Por otro lado, Gisselle Rosales también reconoció que atravesó situaciones complejas durante el año, sobre todo por la preocupación constante de su madre en los viajes y actividades oficiales. La situación de inseguridad en el país, sumada al estado de salud de su madre, generó momentos de incertidumbre para ambas, según contó.

"Mi mamá siempre ha estado conmigo en actividades y eventos, pero son tantos que no siempre puede acompañarme. Muchas veces debo viajar solo con la gente de la organización y la inseguridad que vivimos hace que ella se preocupe mucho. Además, trabaja y tiene problemas de salud: es diabética, hipertensa y muy nerviosa. Me ha costado darle tranquilidad. También soy su única hija en Ecuador", precisó la joven de 22 años.

Una etapa de transformación personal

Para la soberana, el reinado representó mucho más que portar una corona durante los eventos oficiales. Por el contrario, aseguró que el proceso le permitió fortalecer el carácter y valorar el tiempo. En consecuencia, cambió su manera de relacionarse con las personas a su alrededor.
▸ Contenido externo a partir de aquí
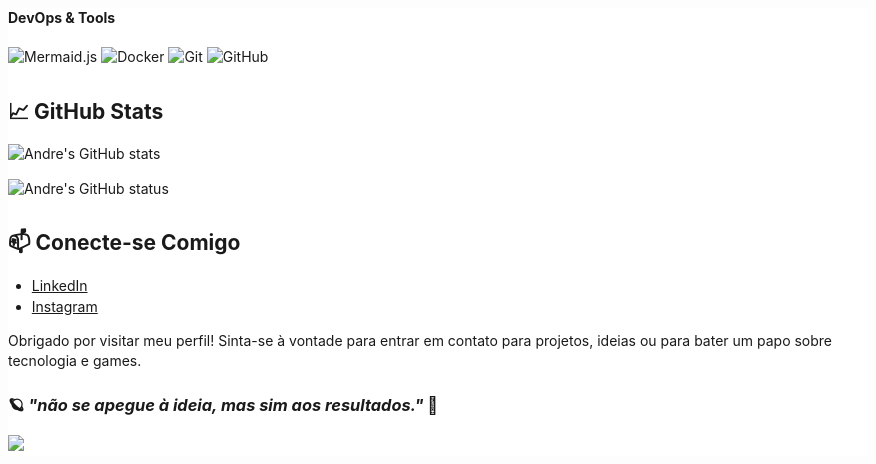 #### **DevOps & Tools**
![Mermaid.js](https://img.shields.io/badge/Mermaid.js-FF3670?style=for-the-badge&logo=mermaid&logoColor=white)
![Docker](https://img.shields.io/badge/Docker-2496ED?style=for-the-badge&logo=docker&logoColor=white)
![Git](https://img.shields.io/badge/Git-F05032?style=for-the-badge&logo=git&logoColor=white)
![GitHub](https://img.shields.io/badge/GitHub-181717?style=for-the-badge&logo=github&logoColor=white)

## 📈 GitHub Stats
![Andre's GitHub stats](https://github-readme-stats.vercel.app/api?username=AndreNazario&show_icons=true&theme=radical)

![Andre's GitHub status](https://github-readme-stats-sigma-five.vercel.app/api/top-langs/?username=AndreNazario&theme=radical)

## 📫 Conecte-se Comigo

- [LinkedIn](https://www.linkedin.com/in/andr%C3%A9-naz%C3%A1rio-2a059632a/)
- [Instagram](https://www.instagram.com/andre_naaza/)

Obrigado por visitar meu perfil! Sinta-se à vontade para entrar em contato para projetos, ideias ou para bater um papo sobre tecnologia e games.

### 🪐 *"não se apegue à ideia, mas sim aos resultados."* 🌟

<img width="100%" src="https://capsule-render.vercel.app/api?type=waving&height=100&color=gradient&section=footer&animation=fadeIn&fontAlignY=65"/>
"He aprendido a tener mucha más paciencia. Antes era terrible en ese aspecto, pero ha sido uno de los mayores aprendizajes de este año. También soy más organizada con mi tiempo y procuro respetar el tiempo de los demás. Hoy valoro mucho más el esfuerzo que hace cada persona. Además, aprendí a prestar atención a lo que nos rodea y a no dar por sentado lo que tenemos. Entendí que no vale la pena aferrarse a lo material. Llegamos a este mundo sin nada y de la misma manera nos iremos. Lo verdaderamente importante es la huella que dejamos en la vida y en la mente de las personas", indicó la soberana.

El mensaje de Gisselle Rosales para su sucesora

Finalmente, en la recta final de su reinado, la actual Miss Ecuador aprovechó la entrevista para enviar un mensaje a quien recibirá la corona el 29 de agosto. Le pidió mantener la autenticidad y actuar con firmeza frente a cualquier circunstancia durante su gestión.

"Que se prepare muy bien para representar al país. Le diría que tenga siempre claro su propósito, que no permita que se nuble su juicio y que no se deje llevar por intereses o propuestas que no estén alineados con sus valores. Sobre todo, que no se deje utilizar", declaró.

Con estas palabras, Gisselle Rosales cierra un año que, según sus propias palabras, la transformó por completo.